This study investigates the influence of social and linguistic constraints on language contact through the analysis of linguistic borrowing from Spanish inthree indigenous languages of the Americas (Ecuadorian Quechua, Paraguayan Guaraní and Mexican Otomí). An extensive corpus for each language was collected and processed in search of loanwords and function words from Spanish. The analysis of the corpora was developed in the framework of the parts-of-speech theory and linguistic typology. In this way the study meets the requirements of a solid empirical foundation and a theory-driven approach.
After an evaluation of the fundamental concepts of language contact, the author proposes a multi-level model of causation to explain contact-induced language change, in which linguistic and nonlinguistic factors interact with each other. The model serves as a point of departure to explain the interplay of social and linguistic constraints on borrowing. To support the language-specific analysis, an extensive description of the recipient languages is provided in terms of their historical development, sociolinguistic situation, dialectal variation and typological profile.
The study confirms the dynamic nature of the causation model of contact-induced language change and the need to include specific typological, sociolinguistic and historical criteria in any evaluation of scales of borrowing and hierarchies of borrowability.
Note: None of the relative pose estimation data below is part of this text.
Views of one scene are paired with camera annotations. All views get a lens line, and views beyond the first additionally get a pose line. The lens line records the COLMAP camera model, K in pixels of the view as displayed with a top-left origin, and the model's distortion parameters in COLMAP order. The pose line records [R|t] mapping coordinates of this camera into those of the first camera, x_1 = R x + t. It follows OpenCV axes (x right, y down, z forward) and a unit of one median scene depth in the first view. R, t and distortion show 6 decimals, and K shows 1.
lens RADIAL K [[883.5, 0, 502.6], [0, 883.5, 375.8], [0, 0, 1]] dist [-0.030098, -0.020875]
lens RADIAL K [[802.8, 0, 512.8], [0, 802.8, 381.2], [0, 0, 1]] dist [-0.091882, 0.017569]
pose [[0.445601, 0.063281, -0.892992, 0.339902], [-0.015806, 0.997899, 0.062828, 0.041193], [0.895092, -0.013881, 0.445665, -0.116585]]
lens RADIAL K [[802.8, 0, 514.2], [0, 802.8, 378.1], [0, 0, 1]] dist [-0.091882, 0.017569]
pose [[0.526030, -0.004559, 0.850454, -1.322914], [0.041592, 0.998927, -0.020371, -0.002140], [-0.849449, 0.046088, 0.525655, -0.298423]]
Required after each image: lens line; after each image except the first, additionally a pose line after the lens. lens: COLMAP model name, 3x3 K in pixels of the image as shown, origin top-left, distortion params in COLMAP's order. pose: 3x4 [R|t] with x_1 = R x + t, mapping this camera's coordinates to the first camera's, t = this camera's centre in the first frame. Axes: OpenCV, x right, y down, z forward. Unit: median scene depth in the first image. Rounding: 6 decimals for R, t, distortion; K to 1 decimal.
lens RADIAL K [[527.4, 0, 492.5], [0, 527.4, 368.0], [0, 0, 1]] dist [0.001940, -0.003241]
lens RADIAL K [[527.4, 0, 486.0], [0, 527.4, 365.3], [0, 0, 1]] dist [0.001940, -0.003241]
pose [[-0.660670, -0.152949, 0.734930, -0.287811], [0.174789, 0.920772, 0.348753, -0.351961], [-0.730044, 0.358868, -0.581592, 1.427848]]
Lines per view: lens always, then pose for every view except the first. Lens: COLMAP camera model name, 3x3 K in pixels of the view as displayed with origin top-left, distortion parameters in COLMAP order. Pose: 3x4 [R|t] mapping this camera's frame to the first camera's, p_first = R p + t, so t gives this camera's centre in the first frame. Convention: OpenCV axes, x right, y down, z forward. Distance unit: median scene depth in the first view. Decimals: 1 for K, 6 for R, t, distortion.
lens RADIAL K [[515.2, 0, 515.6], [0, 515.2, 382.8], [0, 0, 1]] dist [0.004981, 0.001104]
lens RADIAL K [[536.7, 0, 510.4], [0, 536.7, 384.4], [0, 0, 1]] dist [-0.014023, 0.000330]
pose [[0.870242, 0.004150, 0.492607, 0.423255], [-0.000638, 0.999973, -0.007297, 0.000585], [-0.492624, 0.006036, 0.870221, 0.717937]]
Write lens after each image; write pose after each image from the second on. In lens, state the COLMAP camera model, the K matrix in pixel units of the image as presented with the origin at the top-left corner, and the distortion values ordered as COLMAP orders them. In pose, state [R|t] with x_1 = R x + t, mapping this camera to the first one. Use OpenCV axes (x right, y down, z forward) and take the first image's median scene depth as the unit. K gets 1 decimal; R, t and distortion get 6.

Still, the major finding of the study is that not everything goes in linguistic borrowing: the outcomes are determined by the structural limits of the recipient languages and the resistance of basic typological parameters to change in contact situations.
The study provides a new insight into the relation between linguistic borrowing, language typology and bilingualism, and therefore is of interest to typologists, sociolinguists, psycholinguists and those students of language contact and Amerindian languages.